> [Task]
Drop every picture, then print the rest of the listing exactly as given.

> [Data excerpt]

§

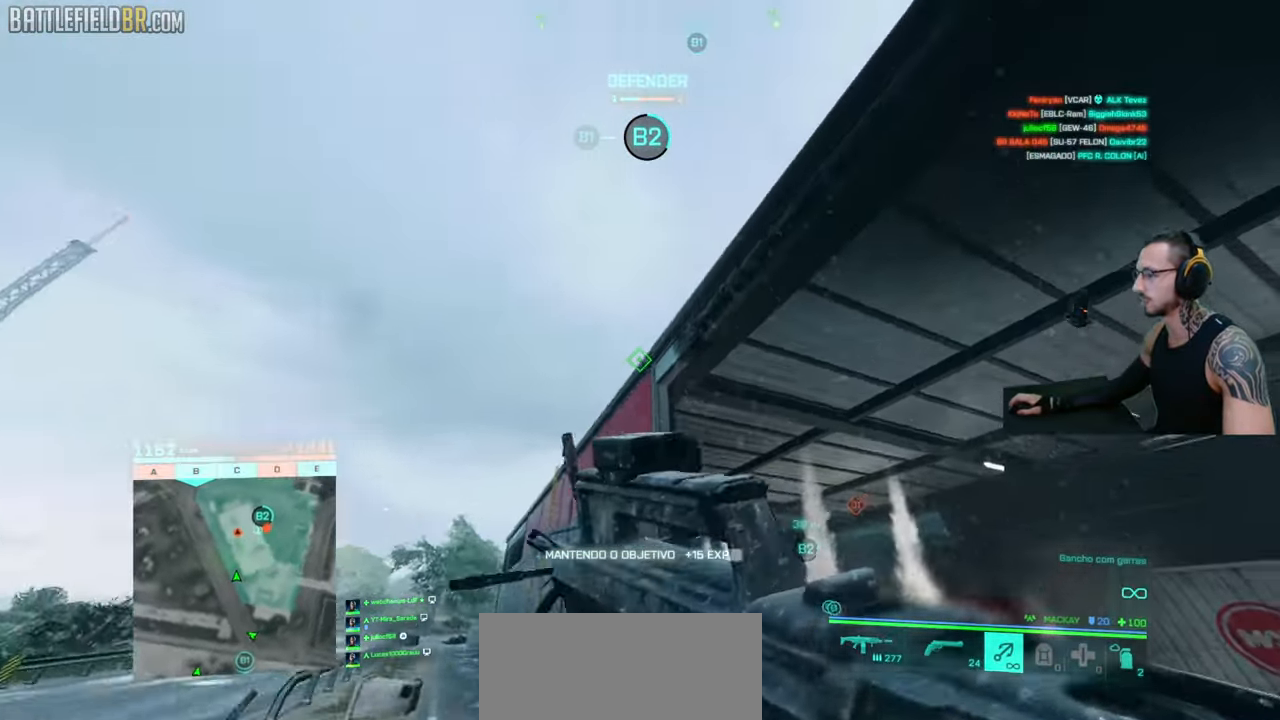
{"keys": ["a", "shift", "w"], "mouse": ["left"], "events": [[200, "shift", "down"]]}
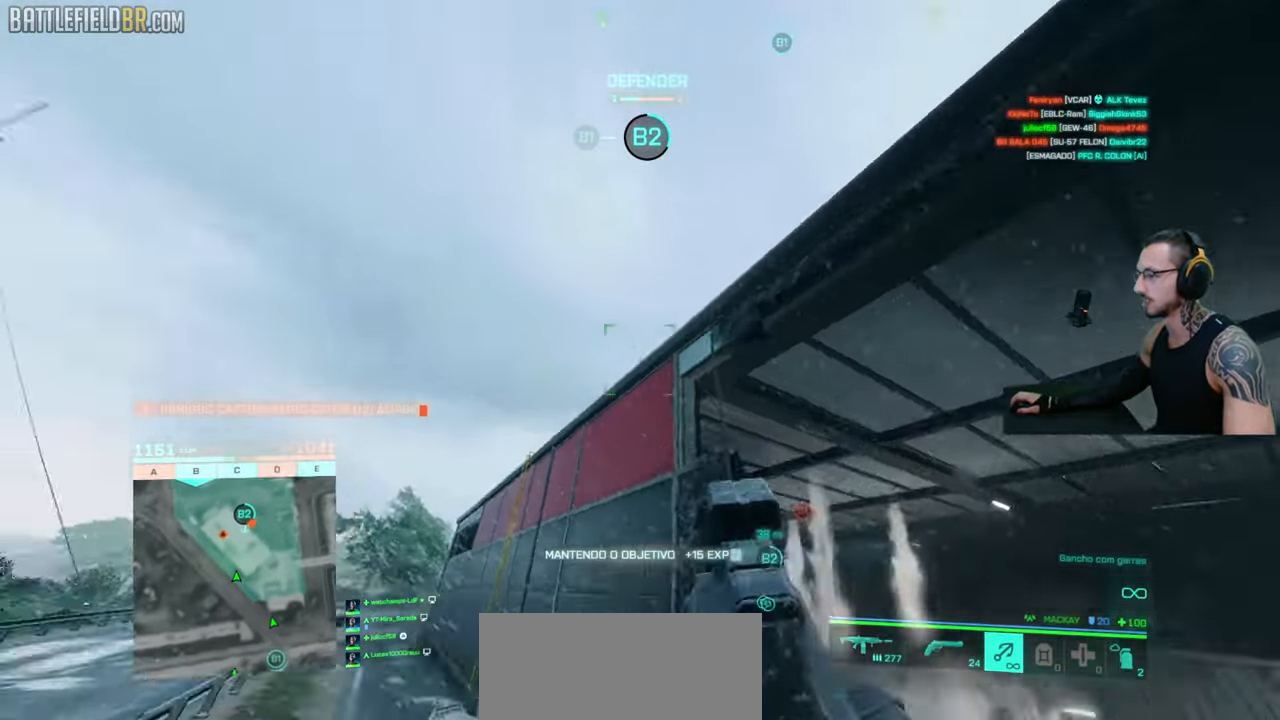
{"keys": ["d", "shift", "w"], "mouse": [], "events": [[217, "d", "down"], [267, "a", "up"], [400, "mouse_left", "up"]]}
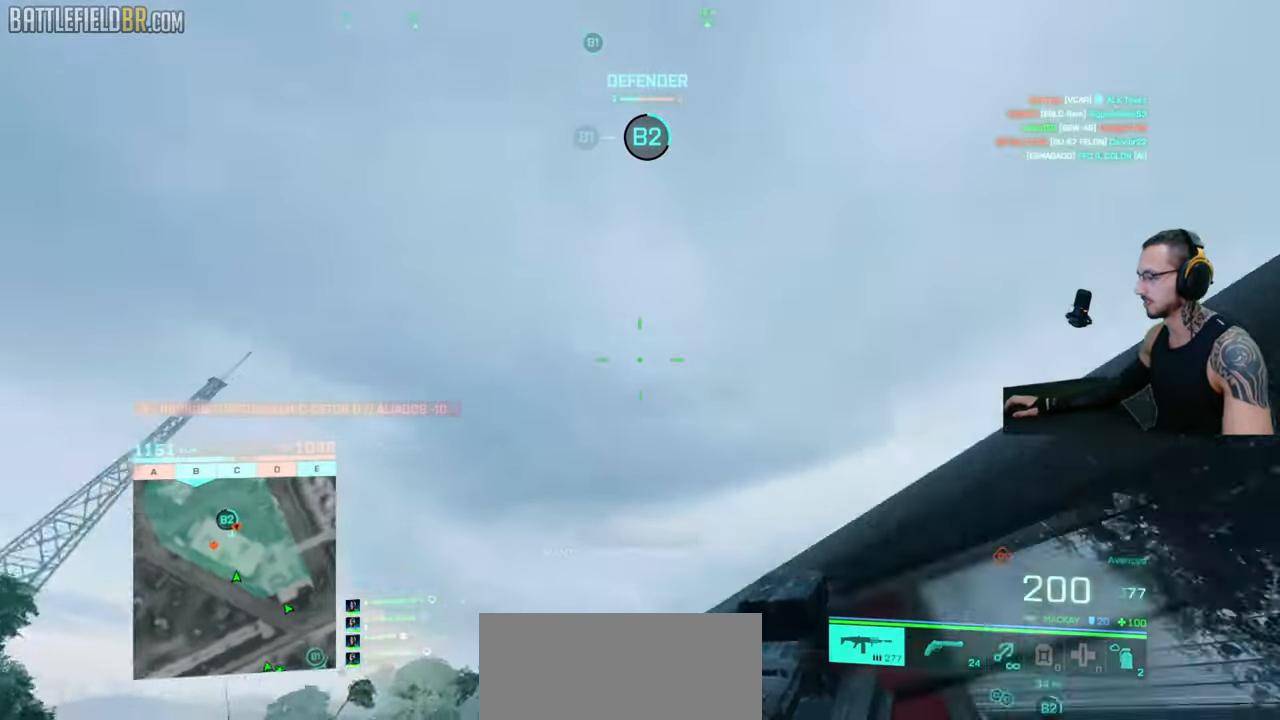
{"keys": ["d", "shift", "w"], "mouse": [], "events": [[67, "shift", "up"], [117, "shift", "down"], [384, "shift", "up"], [500, "shift", "down"]]}
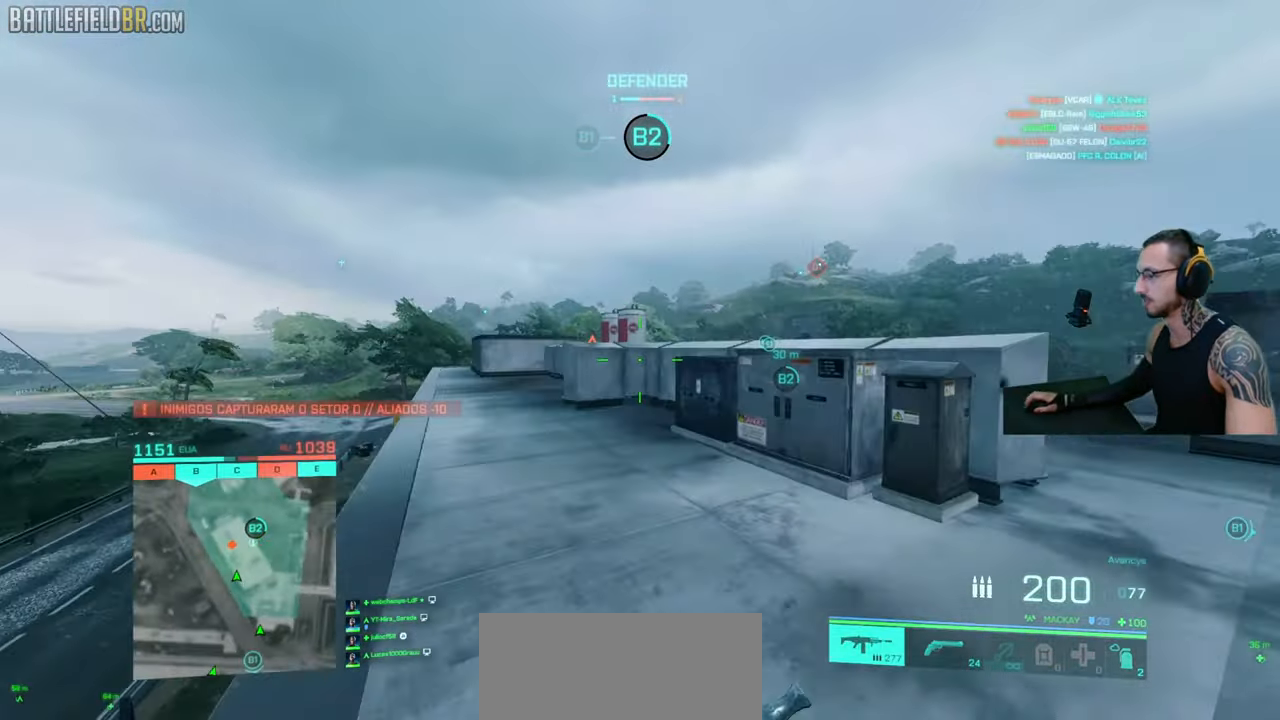
{"keys": ["d", "shift", "w"], "mouse": [], "events": []}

§

> [Solution]
{"keys": ["a", "shift", "w"], "mouse": ["left"], "events": [[200, "shift", "down"]]}
{"keys": ["d", "shift", "w"], "mouse": [], "events": [[217, "d", "down"], [267, "a", "up"], [400, "mouse_left", "up"]]}
{"keys": ["d", "shift", "w"], "mouse": [], "events": [[67, "shift", "up"], [117, "shift", "down"], [384, "shift", "up"], [500, "shift", "down"]]}
{"keys": ["d", "shift", "w"], "mouse": [], "events": []}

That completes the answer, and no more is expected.